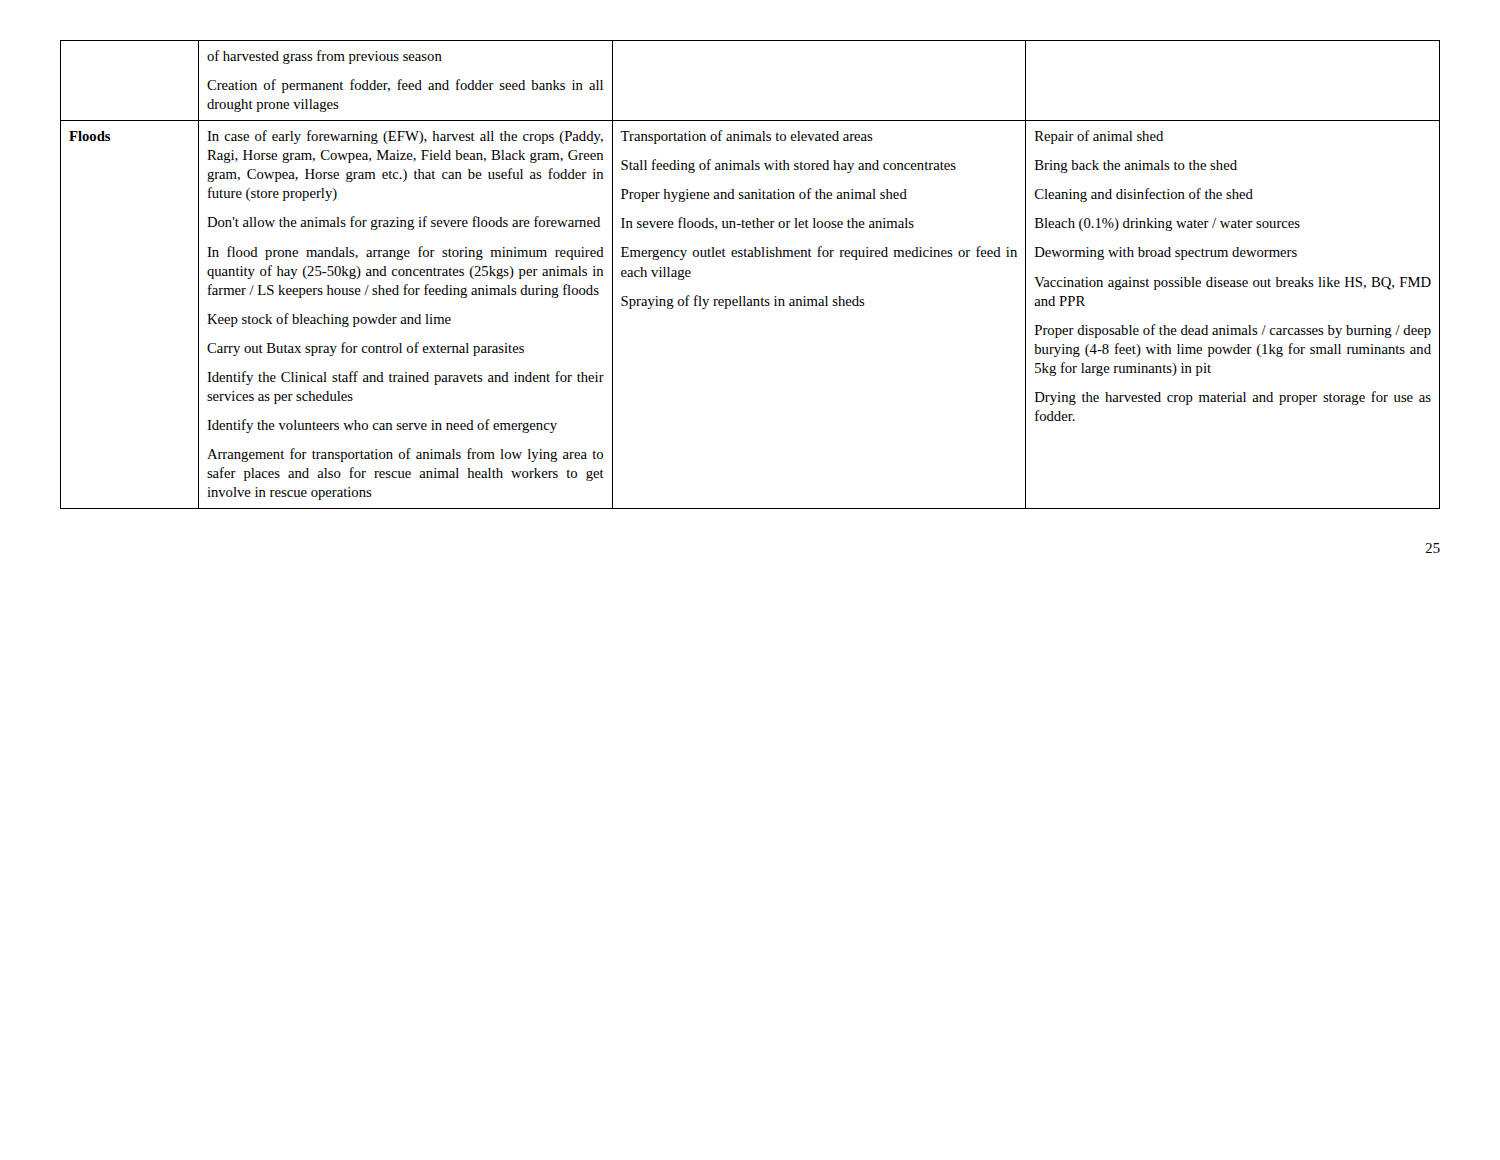| | of harvested grass from previous season Creation of permanent fodder, feed and fodder seed banks in all drought prone villages | | |
| Floods | In case of early forewarning (EFW), harvest all the crops (Paddy, Ragi, Horse gram, Cowpea, Maize, Field bean, Black gram, Green gram, Cowpea, Horse gram etc.) that can be useful as fodder in future (store properly) Don't allow the animals for grazing if severe floods are forewarned In flood prone mandals, arrange for storing minimum required quantity of hay (25-50kg) and concentrates (25kgs) per animals in farmer / LS keepers house / shed for feeding animals during floods Keep stock of bleaching powder and lime Carry out Butax spray for control of external parasites Identify the Clinical staff and trained paravets and indent for their services as per schedules Identify the volunteers who can serve in need of emergency Arrangement for transportation of animals from low lying area to safer places and also for rescue animal health workers to get involve in rescue operations | Transportation of animals to elevated areas Stall feeding of animals with stored hay and concentrates Proper hygiene and sanitation of the animal shed In severe floods, un-tether or let loose the animals Emergency outlet establishment for required medicines or feed in each village Spraying of fly repellants in animal sheds | Repair of animal shed Bring back the animals to the shed Cleaning and disinfection of the shed Bleach (0.1%) drinking water / water sources Deworming with broad spectrum dewormers Vaccination against possible disease out breaks like HS, BQ, FMD and PPR Proper disposable of the dead animals / carcasses by burning / deep burying (4-8 feet) with lime powder (1kg for small ruminants and 5kg for large ruminants) in pit Drying the harvested crop material and proper storage for use as fodder. |
25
===
— Activity —
Set the pictures aside and transcribe the data above exactly.

— Written solution —
| | of harvested grass from previous season Creation of permanent fodder, feed and fodder seed banks in all drought prone villages | | |
| Floods | In case of early forewarning (EFW), harvest all the crops (Paddy, Ragi, Horse gram, Cowpea, Maize, Field bean, Black gram, Green gram, Cowpea, Horse gram etc.) that can be useful as fodder in future (store properly) Don't allow the animals for grazing if severe floods are forewarned In flood prone mandals, arrange for storing minimum required quantity of hay (25-50kg) and concentrates (25kgs) per animals in farmer / LS keepers house / shed for feeding animals during floods Keep stock of bleaching powder and lime Carry out Butax spray for control of external parasites Identify the Clinical staff and trained paravets and indent for their services as per schedules Identify the volunteers who can serve in need of emergency Arrangement for transportation of animals from low lying area to safer places and also for rescue animal health workers to get involve in rescue operations | Transportation of animals to elevated areas Stall feeding of animals with stored hay and concentrates Proper hygiene and sanitation of the animal shed In severe floods, un-tether or let loose the animals Emergency outlet establishment for required medicines or feed in each village Spraying of fly repellants in animal sheds | Repair of animal shed Bring back the animals to the shed Cleaning and disinfection of the shed Bleach (0.1%) drinking water / water sources Deworming with broad spectrum dewormers Vaccination against possible disease out breaks like HS, BQ, FMD and PPR Proper disposable of the dead animals / carcasses by burning / deep burying (4-8 feet) with lime powder (1kg for small ruminants and 5kg for large ruminants) in pit Drying the harvested crop material and proper storage for use as fodder. |
25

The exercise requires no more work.